Costs to sovereignty, trust, and recovery

The dependence on foreign prosecutors carries structural consequences. Citizens who lost savings in the 2019 collapse see justice pursued primarily abroad, reinforcing perceptions that domestic institutions serve insiders. Public trust, already low, erodes further when accountability appears outsourced. Economically, the pattern complicates recovery. International donors and investors condition larger support on credible domestic governance, including independent justice. Without local convictions and asset recovery, Lebanon struggles to unlock full reconstruction financing after the recent displacement crisis. Banks remain constrained, and diaspora capital stays offshore. Geopolitically, reliance on external enforcement weakens Lebanon’s negotiating position. In ongoing ceasefire and reconstruction talks, partners view the state as lacking the institutional capacity to manage internal affairs or enforce commitments. Sovereignty is not absolute in practice when core functions like high-level prosecution operate largely through foreign channels.

The permanent nature of the shift

European investigations are not replacing a temporarily strained system. They are filling a structural vacuum created by years of judicial capture, political interference, and crisis-driven deferral.

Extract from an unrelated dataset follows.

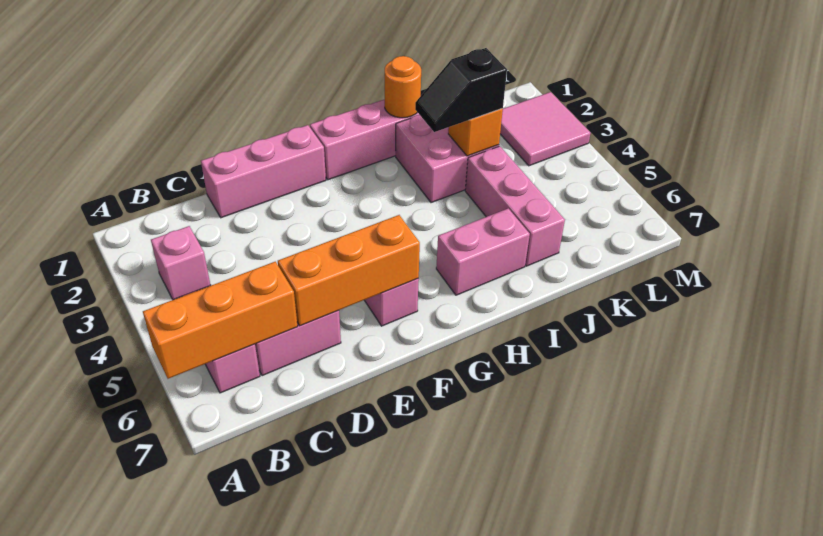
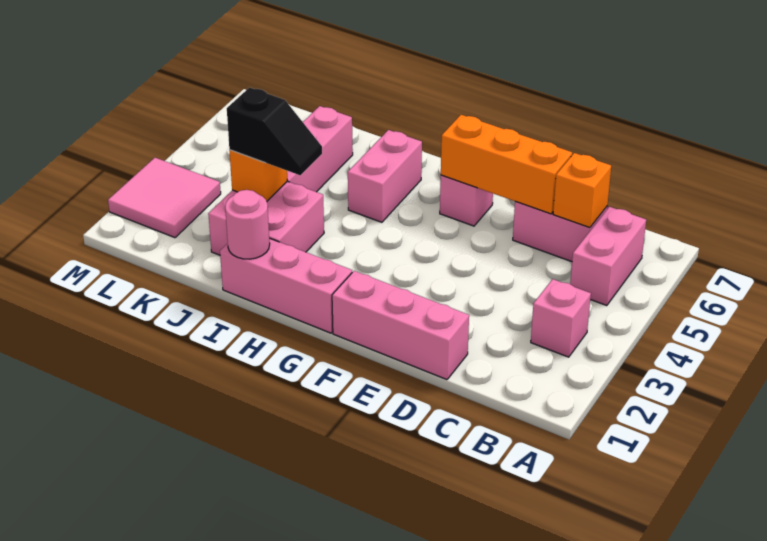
orange 1x3 brick [143,262,298,379] -> orange 1x1 brick [553,153,611,228]
pink 1x2 brick [436,208,530,295] -> pink 1x2 brick turned to [348,130,422,222]
orange 1x1 round brick [385,56,421,118] -> pink 1x1 round brick [225,190,270,259]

Partial domestic reforms—such as banking secrecy amendments—have not altered the underlying incentives or veto mechanisms that protect the powerful. Until Lebanon establishes genuinely independent judicial appointments, enforces timelines for high-profile cases, and equips prosecutors with real enforcement power, foreign courts will remain the default source of accountability. Repatriation of seized assets will stay slow without domestic follow-through. The externalization signals not international overreach but domestic abdication. Lebanon’s only real anti-corruption tool is now foreign prosecutors because the domestic system no longer performs that function at the highest levels. The January 2026 German seizures and continuing European probes deliver results where local proceedings produce only procedural loops. This shift is not temporary assistance. It is a permanent indictment of institutions that have been captured to protect rather than prosecute the powerful. Breaking the pattern requires more than cooperation requests or reform rhetoric. It demands fundamental changes that restore judicial independence and make domestic accountability the rule, not the exception. Until then, foreign prosecutors will continue to serve as Lebanon’s de facto enforcement mechanism, and the deeper failure of its own system will remain unaddressed.